Filter the entries and keep only the lines where the string "ovarian" appears.

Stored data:
•••••

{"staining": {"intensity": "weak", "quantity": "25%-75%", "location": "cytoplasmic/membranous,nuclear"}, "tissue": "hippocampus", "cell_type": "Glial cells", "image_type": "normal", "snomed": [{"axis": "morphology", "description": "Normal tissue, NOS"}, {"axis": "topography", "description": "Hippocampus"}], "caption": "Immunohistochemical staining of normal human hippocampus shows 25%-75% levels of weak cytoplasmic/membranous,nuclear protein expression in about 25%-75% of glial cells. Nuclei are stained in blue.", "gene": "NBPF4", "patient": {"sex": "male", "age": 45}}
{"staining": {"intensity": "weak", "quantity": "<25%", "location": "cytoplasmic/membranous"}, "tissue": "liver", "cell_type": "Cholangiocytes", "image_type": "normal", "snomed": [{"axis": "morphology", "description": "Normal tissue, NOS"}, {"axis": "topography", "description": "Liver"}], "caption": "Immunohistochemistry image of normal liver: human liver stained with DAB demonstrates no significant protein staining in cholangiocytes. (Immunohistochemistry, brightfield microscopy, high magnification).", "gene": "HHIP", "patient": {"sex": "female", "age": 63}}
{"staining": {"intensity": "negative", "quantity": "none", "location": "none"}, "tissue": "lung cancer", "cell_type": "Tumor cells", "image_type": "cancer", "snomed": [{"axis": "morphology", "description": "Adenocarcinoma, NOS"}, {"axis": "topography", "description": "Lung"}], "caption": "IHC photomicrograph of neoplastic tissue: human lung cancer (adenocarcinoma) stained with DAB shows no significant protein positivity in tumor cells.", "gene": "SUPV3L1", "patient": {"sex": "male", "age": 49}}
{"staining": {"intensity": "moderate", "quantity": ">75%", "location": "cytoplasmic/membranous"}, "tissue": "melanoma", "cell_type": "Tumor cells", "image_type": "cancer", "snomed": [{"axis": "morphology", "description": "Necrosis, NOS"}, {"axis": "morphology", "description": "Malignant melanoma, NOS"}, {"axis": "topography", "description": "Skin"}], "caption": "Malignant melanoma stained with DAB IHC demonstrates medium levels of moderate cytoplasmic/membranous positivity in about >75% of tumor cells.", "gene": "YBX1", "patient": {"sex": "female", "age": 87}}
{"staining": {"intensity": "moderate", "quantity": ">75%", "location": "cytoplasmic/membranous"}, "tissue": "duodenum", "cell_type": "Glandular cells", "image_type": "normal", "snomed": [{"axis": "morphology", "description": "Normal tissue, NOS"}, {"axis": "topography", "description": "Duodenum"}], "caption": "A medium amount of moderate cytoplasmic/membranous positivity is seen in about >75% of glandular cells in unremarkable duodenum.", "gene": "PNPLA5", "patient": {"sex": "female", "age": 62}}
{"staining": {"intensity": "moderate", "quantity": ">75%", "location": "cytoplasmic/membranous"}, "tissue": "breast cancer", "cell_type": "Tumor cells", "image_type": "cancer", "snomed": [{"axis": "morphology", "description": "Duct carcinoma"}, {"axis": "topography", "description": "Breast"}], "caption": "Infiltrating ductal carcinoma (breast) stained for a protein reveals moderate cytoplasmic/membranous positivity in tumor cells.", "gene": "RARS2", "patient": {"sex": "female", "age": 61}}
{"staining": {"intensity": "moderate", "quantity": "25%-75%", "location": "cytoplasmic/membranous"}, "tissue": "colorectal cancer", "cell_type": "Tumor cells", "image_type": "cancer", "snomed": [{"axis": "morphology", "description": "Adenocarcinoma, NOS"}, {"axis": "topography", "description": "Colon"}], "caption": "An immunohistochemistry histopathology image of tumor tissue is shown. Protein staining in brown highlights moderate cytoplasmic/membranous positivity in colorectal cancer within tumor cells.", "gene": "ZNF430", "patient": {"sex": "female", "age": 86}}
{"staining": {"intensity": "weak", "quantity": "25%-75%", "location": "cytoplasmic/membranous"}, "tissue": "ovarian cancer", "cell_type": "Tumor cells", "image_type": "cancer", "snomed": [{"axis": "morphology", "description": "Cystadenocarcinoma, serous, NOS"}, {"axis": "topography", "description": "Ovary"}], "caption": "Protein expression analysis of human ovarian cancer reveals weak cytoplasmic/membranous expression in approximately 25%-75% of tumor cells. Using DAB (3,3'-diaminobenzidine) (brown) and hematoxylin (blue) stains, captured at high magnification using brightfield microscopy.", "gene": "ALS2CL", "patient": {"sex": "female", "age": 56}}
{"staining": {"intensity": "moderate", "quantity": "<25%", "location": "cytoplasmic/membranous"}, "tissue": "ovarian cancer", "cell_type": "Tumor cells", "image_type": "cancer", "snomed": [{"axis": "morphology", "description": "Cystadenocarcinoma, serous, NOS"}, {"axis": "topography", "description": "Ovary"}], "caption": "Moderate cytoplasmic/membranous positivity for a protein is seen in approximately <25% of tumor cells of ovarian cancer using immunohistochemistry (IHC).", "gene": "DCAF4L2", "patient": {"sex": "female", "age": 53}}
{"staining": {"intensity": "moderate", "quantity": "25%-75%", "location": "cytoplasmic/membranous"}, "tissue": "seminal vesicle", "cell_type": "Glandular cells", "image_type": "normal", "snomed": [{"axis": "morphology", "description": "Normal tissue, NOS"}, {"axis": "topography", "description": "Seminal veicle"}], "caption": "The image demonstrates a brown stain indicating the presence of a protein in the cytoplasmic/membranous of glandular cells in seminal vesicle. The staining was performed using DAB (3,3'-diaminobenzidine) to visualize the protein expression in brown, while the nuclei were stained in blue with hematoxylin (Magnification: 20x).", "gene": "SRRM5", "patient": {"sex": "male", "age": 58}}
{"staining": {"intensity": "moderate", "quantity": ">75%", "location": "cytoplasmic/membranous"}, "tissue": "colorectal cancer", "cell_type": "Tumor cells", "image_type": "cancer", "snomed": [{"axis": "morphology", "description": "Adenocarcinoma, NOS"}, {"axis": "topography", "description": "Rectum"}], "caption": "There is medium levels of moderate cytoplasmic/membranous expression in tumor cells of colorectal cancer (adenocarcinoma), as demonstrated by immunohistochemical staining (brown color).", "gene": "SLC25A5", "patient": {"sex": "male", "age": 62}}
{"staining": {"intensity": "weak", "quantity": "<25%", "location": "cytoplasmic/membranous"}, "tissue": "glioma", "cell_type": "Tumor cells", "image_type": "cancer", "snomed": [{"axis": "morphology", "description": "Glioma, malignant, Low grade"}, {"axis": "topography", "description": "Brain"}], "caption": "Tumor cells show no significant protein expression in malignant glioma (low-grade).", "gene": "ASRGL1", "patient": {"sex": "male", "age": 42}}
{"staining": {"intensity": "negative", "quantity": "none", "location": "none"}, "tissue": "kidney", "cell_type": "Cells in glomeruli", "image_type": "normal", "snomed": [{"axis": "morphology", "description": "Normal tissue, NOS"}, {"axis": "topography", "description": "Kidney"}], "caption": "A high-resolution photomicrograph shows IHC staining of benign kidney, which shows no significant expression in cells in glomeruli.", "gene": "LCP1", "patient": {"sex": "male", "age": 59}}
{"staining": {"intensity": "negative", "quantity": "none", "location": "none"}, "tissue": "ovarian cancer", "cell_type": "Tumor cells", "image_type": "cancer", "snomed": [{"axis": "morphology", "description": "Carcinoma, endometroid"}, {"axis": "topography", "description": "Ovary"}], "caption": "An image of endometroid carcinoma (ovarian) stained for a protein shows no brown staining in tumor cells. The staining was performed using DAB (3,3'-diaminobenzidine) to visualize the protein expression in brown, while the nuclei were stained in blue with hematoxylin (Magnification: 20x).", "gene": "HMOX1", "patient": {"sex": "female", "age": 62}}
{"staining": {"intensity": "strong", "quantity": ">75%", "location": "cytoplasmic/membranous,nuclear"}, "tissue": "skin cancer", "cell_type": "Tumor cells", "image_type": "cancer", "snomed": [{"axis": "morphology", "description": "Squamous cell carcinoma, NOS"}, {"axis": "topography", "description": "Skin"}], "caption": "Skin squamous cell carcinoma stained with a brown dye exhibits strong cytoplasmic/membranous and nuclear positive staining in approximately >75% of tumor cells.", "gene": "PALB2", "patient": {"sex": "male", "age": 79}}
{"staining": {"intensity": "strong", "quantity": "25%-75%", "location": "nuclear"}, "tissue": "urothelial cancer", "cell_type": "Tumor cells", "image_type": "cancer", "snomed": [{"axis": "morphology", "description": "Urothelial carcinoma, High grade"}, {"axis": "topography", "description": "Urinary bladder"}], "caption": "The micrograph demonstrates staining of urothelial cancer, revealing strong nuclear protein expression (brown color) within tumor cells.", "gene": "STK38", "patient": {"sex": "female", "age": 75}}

•••••

◆ **Answer box**
{"staining": {"intensity": "weak", "quantity": "25%-75%", "location": "cytoplasmic/membranous"}, "tissue": "ovarian cancer", "cell_type": "Tumor cells", "image_type": "cancer", "snomed": [{"axis": "morphology", "description": "Cystadenocarcinoma, serous, NOS"}, {"axis": "topography", "description": "Ovary"}], "caption": "Protein expression analysis of human ovarian cancer reveals weak cytoplasmic/membranous expression in approximately 25%-75% of tumor cells. Using DAB (3,3'-diaminobenzidine) (brown) and hematoxylin (blue) stains, captured at high magnification using brightfield microscopy.", "gene": "ALS2CL", "patient": {"sex": "female", "age": 56}}
{"staining": {"intensity": "moderate", "quantity": "<25%", "location": "cytoplasmic/membranous"}, "tissue": "ovarian cancer", "cell_type": "Tumor cells", "image_type": "cancer", "snomed": [{"axis": "morphology", "description": "Cystadenocarcinoma, serous, NOS"}, {"axis": "topography", "description": "Ovary"}], "caption": "Moderate cytoplasmic/membranous positivity for a protein is seen in approximately <25% of tumor cells of ovarian cancer using immunohistochemistry (IHC).", "gene": "DCAF4L2", "patient": {"sex": "female", "age": 53}}
{"staining": {"intensity": "negative", "quantity": "none", "location": "none"}, "tissue": "ovarian cancer", "cell_type": "Tumor cells", "image_type": "cancer", "snomed": [{"axis": "morphology", "description": "Carcinoma, endometroid"}, {"axis": "topography", "description": "Ovary"}], "caption": "An image of endometroid carcinoma (ovarian) stained for a protein shows no brown staining in tumor cells. The staining was performed using DAB (3,3'-diaminobenzidine) to visualize the protein expression in brown, while the nuclei were stained in blue with hematoxylin (Magnification: 20x).", "gene": "HMOX1", "patient": {"sex": "female", "age": 62}}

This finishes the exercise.